** START OF Recorded information **
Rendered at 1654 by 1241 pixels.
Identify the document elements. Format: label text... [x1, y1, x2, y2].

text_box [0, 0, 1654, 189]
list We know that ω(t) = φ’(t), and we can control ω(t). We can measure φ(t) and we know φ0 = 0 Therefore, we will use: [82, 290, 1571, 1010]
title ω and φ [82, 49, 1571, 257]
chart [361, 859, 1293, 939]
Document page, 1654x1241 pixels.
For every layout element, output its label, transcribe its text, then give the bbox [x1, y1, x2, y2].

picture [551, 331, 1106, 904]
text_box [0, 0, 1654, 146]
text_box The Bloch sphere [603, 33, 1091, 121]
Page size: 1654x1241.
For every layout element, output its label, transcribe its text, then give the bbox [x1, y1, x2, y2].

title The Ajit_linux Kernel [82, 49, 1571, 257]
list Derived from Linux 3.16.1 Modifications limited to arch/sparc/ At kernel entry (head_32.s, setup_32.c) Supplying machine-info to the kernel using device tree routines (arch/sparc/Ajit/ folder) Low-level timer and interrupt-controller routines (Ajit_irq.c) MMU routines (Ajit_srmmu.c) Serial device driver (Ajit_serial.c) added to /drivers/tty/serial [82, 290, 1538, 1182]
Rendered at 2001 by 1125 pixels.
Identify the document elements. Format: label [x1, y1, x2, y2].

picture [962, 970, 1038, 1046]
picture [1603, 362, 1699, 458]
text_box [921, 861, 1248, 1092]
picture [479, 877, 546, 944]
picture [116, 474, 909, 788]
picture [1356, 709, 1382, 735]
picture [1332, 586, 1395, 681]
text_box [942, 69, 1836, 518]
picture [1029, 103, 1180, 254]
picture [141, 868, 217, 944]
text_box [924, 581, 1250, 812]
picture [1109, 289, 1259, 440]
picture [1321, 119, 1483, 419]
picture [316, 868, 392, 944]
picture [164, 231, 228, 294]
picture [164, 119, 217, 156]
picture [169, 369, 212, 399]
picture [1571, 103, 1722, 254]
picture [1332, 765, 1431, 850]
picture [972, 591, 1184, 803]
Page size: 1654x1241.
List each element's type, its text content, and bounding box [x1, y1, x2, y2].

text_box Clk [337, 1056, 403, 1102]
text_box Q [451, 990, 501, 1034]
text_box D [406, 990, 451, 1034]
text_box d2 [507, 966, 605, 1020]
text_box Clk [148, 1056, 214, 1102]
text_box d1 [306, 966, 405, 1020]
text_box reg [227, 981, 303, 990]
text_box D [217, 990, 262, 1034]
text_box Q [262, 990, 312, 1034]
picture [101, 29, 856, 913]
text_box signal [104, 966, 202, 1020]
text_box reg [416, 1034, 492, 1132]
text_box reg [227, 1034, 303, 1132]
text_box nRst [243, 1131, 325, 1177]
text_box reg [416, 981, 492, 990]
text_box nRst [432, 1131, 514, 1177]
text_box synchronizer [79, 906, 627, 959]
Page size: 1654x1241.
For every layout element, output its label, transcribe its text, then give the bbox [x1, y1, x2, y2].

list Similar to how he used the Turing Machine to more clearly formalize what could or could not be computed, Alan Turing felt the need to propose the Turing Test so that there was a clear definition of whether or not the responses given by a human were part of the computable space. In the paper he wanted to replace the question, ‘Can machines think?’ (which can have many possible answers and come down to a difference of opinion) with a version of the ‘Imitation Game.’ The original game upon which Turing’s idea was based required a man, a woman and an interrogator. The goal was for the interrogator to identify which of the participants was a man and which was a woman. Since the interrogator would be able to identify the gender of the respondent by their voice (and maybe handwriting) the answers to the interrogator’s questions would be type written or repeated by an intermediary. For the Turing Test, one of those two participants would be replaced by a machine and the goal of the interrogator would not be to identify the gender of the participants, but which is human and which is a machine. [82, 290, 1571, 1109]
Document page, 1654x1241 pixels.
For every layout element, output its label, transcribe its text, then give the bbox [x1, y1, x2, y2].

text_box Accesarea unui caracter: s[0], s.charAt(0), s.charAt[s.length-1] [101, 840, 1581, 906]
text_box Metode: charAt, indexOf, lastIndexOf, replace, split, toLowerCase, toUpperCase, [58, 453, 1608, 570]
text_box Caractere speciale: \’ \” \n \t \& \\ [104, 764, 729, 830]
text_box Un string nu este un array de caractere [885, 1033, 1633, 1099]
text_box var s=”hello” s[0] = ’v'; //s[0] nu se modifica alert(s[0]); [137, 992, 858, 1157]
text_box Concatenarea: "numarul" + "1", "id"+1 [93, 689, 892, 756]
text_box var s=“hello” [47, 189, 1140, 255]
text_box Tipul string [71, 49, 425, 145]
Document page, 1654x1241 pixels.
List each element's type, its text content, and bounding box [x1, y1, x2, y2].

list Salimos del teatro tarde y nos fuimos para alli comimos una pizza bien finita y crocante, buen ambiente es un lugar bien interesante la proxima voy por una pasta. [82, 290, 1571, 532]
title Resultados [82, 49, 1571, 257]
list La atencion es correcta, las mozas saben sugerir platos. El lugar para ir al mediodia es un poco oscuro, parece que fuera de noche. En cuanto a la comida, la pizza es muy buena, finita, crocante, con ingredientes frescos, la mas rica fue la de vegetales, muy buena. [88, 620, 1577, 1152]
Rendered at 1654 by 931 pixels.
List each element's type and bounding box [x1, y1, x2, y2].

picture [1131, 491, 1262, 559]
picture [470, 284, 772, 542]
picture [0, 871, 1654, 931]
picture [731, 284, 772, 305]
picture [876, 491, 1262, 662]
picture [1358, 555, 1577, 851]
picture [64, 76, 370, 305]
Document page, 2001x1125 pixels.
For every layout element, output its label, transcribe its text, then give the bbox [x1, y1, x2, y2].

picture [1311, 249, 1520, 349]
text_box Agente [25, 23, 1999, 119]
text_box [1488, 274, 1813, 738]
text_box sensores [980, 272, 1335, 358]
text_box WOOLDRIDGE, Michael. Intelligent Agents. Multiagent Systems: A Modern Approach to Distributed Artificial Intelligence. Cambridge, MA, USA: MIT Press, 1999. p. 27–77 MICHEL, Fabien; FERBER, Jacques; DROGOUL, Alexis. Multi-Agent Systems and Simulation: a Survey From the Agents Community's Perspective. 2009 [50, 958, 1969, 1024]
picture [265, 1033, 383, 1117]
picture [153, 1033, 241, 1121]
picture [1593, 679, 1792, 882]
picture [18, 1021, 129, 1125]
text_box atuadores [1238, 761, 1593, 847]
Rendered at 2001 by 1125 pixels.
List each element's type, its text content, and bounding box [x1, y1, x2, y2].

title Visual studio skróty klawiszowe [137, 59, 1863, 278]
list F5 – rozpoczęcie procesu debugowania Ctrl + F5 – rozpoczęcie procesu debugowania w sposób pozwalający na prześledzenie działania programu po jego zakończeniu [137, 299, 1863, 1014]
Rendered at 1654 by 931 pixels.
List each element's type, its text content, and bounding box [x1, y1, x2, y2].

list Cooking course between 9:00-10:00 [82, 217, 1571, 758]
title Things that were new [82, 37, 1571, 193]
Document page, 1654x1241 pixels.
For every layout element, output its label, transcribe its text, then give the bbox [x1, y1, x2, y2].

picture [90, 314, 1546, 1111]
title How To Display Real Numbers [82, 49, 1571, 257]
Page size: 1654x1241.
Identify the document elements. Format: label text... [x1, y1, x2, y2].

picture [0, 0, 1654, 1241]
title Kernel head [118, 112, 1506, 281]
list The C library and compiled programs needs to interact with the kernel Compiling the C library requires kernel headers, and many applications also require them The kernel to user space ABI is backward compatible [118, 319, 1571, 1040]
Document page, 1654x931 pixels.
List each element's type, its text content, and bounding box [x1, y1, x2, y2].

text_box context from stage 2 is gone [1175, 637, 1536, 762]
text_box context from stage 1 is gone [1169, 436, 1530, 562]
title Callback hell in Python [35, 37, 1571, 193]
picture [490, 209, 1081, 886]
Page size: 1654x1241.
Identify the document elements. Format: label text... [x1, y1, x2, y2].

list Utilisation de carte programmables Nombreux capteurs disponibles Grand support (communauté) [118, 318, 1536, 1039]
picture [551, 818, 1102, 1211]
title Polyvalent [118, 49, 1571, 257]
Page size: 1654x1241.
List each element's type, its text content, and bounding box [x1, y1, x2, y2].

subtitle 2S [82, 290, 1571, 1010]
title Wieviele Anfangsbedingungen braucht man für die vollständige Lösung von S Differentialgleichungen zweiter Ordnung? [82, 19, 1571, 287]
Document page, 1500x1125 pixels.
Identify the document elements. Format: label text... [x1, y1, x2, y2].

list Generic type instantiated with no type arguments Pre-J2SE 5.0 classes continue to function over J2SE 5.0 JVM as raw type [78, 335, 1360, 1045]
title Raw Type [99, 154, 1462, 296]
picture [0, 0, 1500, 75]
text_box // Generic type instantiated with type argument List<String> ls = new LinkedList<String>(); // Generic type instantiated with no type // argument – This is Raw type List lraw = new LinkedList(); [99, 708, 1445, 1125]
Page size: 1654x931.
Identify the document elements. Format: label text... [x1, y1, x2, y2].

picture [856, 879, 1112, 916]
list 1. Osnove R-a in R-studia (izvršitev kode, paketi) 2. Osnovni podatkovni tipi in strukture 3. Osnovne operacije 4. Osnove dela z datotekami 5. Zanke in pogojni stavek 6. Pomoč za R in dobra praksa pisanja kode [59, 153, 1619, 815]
** END OF Recorded information **
Your objective »
Starting at the first line of the rows above and ending at the line that contains "picture [972, 591, 1184, 803]", return every line unchanged, including both ends.

Response »
Rendered at 1654 by 1241 pixels.
Identify the document elements. Format: label text... [x1, y1, x2, y2].

text_box [0, 0, 1654, 189]
list We know that ω(t) = φ’(t), and we can control ω(t). We can measure φ(t) and we know φ0 = 0 Therefore, we will use: [82, 290, 1571, 1010]
title ω and φ [82, 49, 1571, 257]
chart [361, 859, 1293, 939]
Document page, 1654x1241 pixels.
For every layout element, output its label, transcribe its text, then give the bbox [x1, y1, x2, y2].

picture [551, 331, 1106, 904]
text_box [0, 0, 1654, 146]
text_box The Bloch sphere [603, 33, 1091, 121]
Page size: 1654x1241.
For every layout element, output its label, transcribe its text, then give the bbox [x1, y1, x2, y2].

title The Ajit_linux Kernel [82, 49, 1571, 257]
list Derived from Linux 3.16.1 Modifications limited to arch/sparc/ At kernel entry (head_32.s, setup_32.c) Supplying machine-info to the kernel using device tree routines (arch/sparc/Ajit/ folder) Low-level timer and interrupt-controller routines (Ajit_irq.c) MMU routines (Ajit_srmmu.c) Serial device driver (Ajit_serial.c) added to /drivers/tty/serial [82, 290, 1538, 1182]
Rendered at 2001 by 1125 pixels.
Identify the document elements. Format: label [x1, y1, x2, y2].

picture [962, 970, 1038, 1046]
picture [1603, 362, 1699, 458]
text_box [921, 861, 1248, 1092]
picture [479, 877, 546, 944]
picture [116, 474, 909, 788]
picture [1356, 709, 1382, 735]
picture [1332, 586, 1395, 681]
text_box [942, 69, 1836, 518]
picture [1029, 103, 1180, 254]
picture [141, 868, 217, 944]
text_box [924, 581, 1250, 812]
picture [1109, 289, 1259, 440]
picture [1321, 119, 1483, 419]
picture [316, 868, 392, 944]
picture [164, 231, 228, 294]
picture [164, 119, 217, 156]
picture [169, 369, 212, 399]
picture [1571, 103, 1722, 254]
picture [1332, 765, 1431, 850]
picture [972, 591, 1184, 803]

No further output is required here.